Preiserhöhung: Sony PlayStation 5 Pro und PS5 werden 100 Euro teurer

Bild: Sony

Sony erhöht zum dritten Mal den Preis der PlayStation 5 seit dem Marktstart im November 2020. Je nach Modell verlangt das Unternehmen ab dem 2. April nun noch einmal bis zu 100 Euro mehr. Sony begründet den Schritt mit den gestiegenen Fertigungskosten aufgrund der aktuellen wirtschaftlichen Lage.

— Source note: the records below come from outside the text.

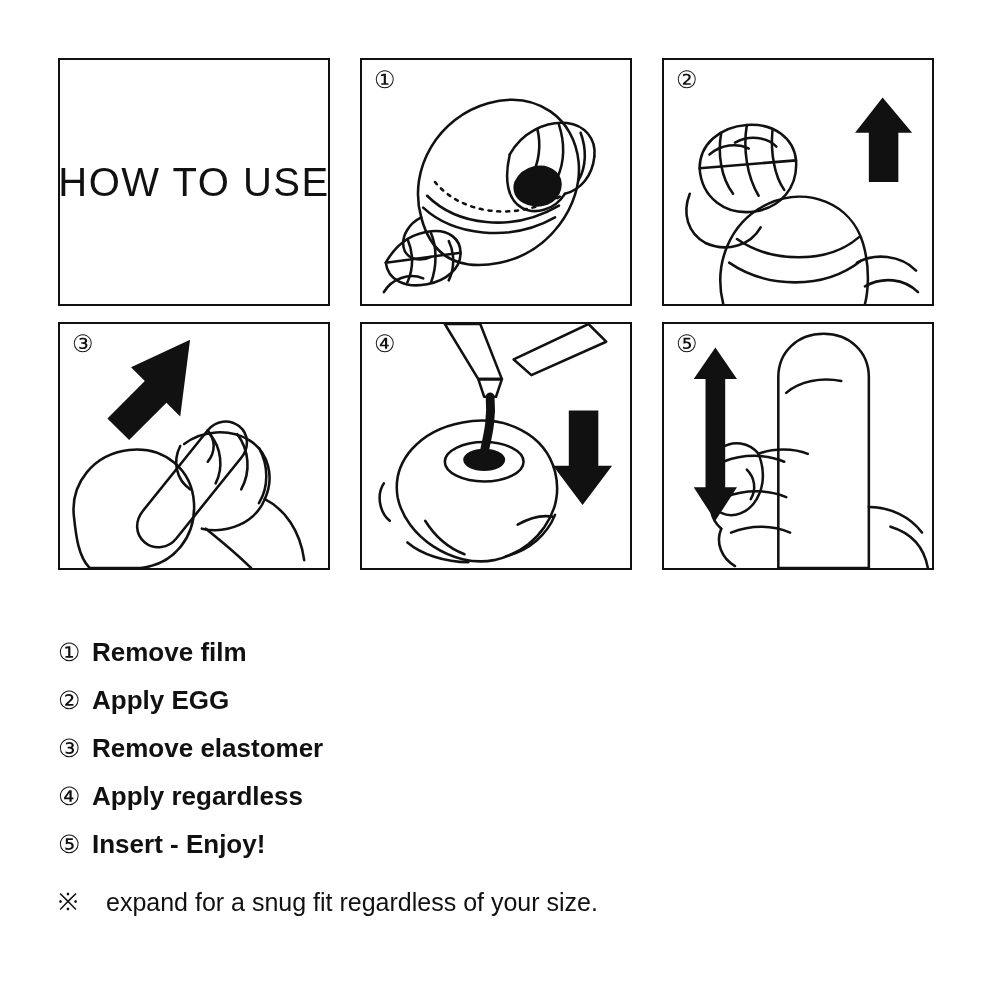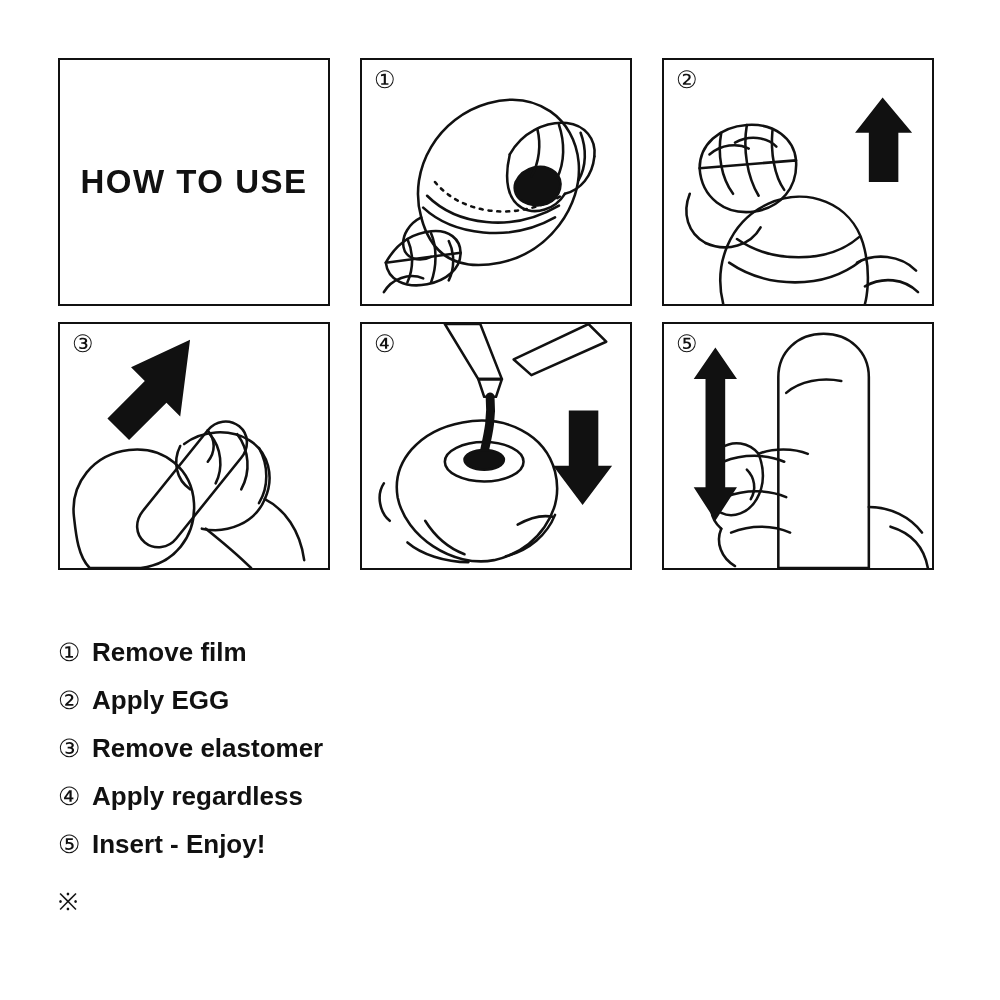--- a/index.html
+++ b/index.html
@@ -49,9 +49,9 @@
     justify-content: center;
   }
   .title-text {
-    font-size: 33px;
+    font-size: 40px;
     letter-spacing: 1.5px;
-    font-weight: 700;
+    font-weight: 400;
     color: #111111;
     white-space: nowrap;
   }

Bis zu 200 Euro teurer seit Marktstart

In Europa kostet die PlayStation 5 künftig 649,99 Euro, die PS5 Digital Edition hingegen 599,99 Euro und die PlayStation 5 Pro 899,99 Euro.

Seit ihrem Marktstart ist die PlayStation 5 somit 150 Euro teurer geworden die PS5 Digital Edition sogar 200 Euro und die erst 2024 erschienene PS5 Pro, die bisher nicht im Preis angepasst wurde, 100 Euro teurer.

Auch PS Portal wird teurer

Neben der PS5 und PS5 Pro wird auch der PlayStation Portal Remote Player teurer. Der für 219,99 Euro Ende 2023 veröffentlichte Remote Player für die PlayStation 5 kostet künftig 249,99 Euro, wird also 30 Euro teurer.

Zieht Microsoft nach?

Microsoft hatte die Preise der Xbox Series X und Series S im Mai 2025 global angehoben. Eine weitere Preiserhöhung Anfang Oktober 2025 erfolgte dann jedoch nur für die USA und nicht in Europa. Ob Microsoft den Preis der Spielekonsolen nun ebenfalls ein weiteres Mal erhöhen wird, bleibt abzuwarten.